Augmented Reality and Tourism

Written by Christopher Harrison Skinner

Tourism is a great business. Sometime in the not too distant future destinations will embrace augmented reality as a means to attract and more important, retain visitors. The days of media-driven answers don’t always work for the DMO and individual businesses struggle to represent the whole market. We need more things that gives customers what they want.

Augmented reality Is one of those things that allows the user of an electronic device with a camera to visualize virtual objects in reality. A great and relevant example of this is the popular mobile game Pok?mon Go (pictured below).

Pok?mon Go, developed and published by Niantic, is a game for mobile phones released in the summer of 2016. The game’s main pull is that users can find and collect digital monsters scattered around the world using their phones. As you can tell from the picture above, a 3d digital creature is superimposed on the world as seen through the camera.

Augmented reality differs from virtual reality in one major way. In virtual reality, the user’s sense of space in the world is almost completely nullified; at the least, users of virtual reality wear a headset that completely obstructs their vision of the real world. The Oculus Rift (pictured below from the front and the back) is a prime example of what a basic virtual reality headset looks like.

As you can see, the headset completely envelopes the user’s eyes, cutting off their view of the real world. This is not going to be the answer to real-world tourism.

Inside the headset are a pair of small screens that are directly in front of the user’s eyes. The screens work like typical screens, displaying whatever the developer has made, the pair of small screens creating a false binocular vision. Some more advanced models also come with hand controls that are able to create a digital copy of the user’s hands that track and mirror the users hand movements from the real world to the virtual world accurately using infrared sensors; additionally, they can include headphones that allow the user to hear whatever is in the virtual world. Finally, some experimental devices allow for the player to “walk” in the virtual world using a multi-directional treadmill (pictured below).

All these combine to give the user the most realistic feeling of being in a virtual world apart from the real world.
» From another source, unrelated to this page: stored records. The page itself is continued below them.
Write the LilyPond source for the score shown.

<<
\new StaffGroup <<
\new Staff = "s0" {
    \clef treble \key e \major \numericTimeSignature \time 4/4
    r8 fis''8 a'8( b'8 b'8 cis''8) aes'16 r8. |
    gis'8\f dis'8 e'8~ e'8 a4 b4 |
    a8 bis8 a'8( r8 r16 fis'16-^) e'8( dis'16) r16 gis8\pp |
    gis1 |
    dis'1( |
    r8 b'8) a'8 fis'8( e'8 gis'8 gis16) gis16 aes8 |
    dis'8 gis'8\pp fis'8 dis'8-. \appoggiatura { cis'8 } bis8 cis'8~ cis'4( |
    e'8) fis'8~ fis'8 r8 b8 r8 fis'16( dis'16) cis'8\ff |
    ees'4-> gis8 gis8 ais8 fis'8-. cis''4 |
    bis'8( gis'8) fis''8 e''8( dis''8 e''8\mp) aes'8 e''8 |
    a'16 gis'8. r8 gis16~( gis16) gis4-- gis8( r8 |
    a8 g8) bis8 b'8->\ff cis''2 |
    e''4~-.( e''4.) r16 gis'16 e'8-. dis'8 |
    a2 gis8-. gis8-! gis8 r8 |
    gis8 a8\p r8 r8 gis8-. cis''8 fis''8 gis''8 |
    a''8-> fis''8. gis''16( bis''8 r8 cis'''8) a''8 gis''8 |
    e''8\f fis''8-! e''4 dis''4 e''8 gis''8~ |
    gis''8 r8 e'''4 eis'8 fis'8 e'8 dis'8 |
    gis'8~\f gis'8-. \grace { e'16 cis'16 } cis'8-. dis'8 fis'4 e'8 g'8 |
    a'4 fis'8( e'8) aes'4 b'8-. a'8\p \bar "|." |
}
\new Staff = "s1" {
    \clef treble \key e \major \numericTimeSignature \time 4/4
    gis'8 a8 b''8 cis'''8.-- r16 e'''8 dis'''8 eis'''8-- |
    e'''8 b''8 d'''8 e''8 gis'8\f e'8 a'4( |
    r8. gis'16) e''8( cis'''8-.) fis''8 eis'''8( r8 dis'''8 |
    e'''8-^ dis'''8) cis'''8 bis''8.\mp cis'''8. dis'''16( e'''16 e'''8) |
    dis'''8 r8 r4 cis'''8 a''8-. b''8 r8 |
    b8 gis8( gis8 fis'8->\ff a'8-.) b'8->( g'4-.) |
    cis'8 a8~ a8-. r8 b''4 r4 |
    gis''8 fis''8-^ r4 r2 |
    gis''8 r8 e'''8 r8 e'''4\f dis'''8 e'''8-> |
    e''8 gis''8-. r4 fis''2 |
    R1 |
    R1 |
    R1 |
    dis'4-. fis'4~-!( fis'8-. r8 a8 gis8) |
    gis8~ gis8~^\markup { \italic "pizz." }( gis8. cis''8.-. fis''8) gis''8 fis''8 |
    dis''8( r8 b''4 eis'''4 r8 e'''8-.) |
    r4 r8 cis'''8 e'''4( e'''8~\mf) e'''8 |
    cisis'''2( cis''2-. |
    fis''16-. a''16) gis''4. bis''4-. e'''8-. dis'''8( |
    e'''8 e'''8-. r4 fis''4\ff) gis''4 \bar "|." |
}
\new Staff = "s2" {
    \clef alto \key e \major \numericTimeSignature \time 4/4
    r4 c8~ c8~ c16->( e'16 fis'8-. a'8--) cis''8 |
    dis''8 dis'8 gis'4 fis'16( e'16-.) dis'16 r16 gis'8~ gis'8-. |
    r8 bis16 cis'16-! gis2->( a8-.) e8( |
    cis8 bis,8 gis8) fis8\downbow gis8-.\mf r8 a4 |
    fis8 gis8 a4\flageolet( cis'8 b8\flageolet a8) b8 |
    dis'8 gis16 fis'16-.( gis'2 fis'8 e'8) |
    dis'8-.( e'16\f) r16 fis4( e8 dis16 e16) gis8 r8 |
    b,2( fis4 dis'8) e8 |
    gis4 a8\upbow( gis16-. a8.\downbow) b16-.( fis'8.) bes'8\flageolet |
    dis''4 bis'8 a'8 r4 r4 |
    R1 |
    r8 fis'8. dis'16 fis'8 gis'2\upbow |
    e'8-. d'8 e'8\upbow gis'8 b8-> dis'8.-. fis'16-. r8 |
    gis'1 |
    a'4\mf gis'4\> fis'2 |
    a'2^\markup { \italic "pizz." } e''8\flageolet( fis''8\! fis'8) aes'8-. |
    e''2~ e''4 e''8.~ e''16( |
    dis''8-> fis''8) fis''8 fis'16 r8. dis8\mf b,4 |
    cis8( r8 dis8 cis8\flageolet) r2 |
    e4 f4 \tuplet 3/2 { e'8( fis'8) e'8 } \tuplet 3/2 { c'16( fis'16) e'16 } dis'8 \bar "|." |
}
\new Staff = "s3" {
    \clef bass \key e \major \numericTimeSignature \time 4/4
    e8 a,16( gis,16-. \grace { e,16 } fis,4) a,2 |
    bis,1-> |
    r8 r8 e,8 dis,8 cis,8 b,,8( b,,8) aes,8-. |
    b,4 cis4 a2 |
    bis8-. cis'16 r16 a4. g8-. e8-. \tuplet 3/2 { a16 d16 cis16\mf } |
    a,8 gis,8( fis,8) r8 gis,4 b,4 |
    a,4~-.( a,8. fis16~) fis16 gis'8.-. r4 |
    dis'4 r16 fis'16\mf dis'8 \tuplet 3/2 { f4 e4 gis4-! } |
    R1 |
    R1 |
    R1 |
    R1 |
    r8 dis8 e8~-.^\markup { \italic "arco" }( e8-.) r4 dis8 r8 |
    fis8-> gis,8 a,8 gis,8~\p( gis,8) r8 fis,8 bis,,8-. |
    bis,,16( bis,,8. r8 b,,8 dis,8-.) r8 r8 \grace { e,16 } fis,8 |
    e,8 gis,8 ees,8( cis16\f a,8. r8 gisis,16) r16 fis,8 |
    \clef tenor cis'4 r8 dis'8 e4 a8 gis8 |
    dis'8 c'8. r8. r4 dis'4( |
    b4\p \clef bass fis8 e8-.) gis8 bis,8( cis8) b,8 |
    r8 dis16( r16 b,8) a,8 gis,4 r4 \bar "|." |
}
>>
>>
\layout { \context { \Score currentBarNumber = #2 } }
Unfortunately, all these devices mean that the user must be confined to a small area in the real world (as small as 2×2 meters to as large as 3×3 meters)

Augmented reality, on the other hand, primarily uses the real world and superimposes virtual assets (text, images, 3d and 2d, etc) onto the screen of whatever electronic device the camera is hooked up to. Compared to virtual reality, augmented reality is cheaper, more accessible, and allows the user to move about the real world freely. Most destinations have deep understandings of their history. That asset alone is more valuable than media when integrated with augmented reality.

My suggestion is to use augmented reality to introduce tourists to history mashed with current businesses and attractions through their phones at historic locations. Every place has a history that can be explored and brought forward to the current world. In New Orleans, there is a thirst for its history. The public wants history yet how it’s performed today is inconsistent and on the schedule of the business, not the customer.

In addition, a company can fill in the blanks and hire reenactors to portray any event at a historical location and film it with a 360-degree camera. Similar to how online education is coming about, this is a way to bring modern tourism and history together. Augmented reality developers could make an app that shows this reenacted scene to the user through their electronic device, allowing the user to experience a reenactment of history up close and in any position they want and at the same historic location. The image below is a good example of what I was thinking about; I took a modern-day image of New Orleans and a historical photo and made it appear that the viewer sees the historic photo through their phone.

This version of augmented reality could be repurposed for almost anything tourism related; haunted houses, historic battles, maps, the Hurricane Katrina flood, sports. Almost anything could be recreated with reenactors, computer-generated images, and historic buildings. Much of these assets exist already and can be made useful in a modern way.

When combined with current assets such as the businesses in these historic buildings, you drive a multitude of things at the same time. You satisfy the need for tax revenue while creating customer delight for the tourists in a consistent and modern way.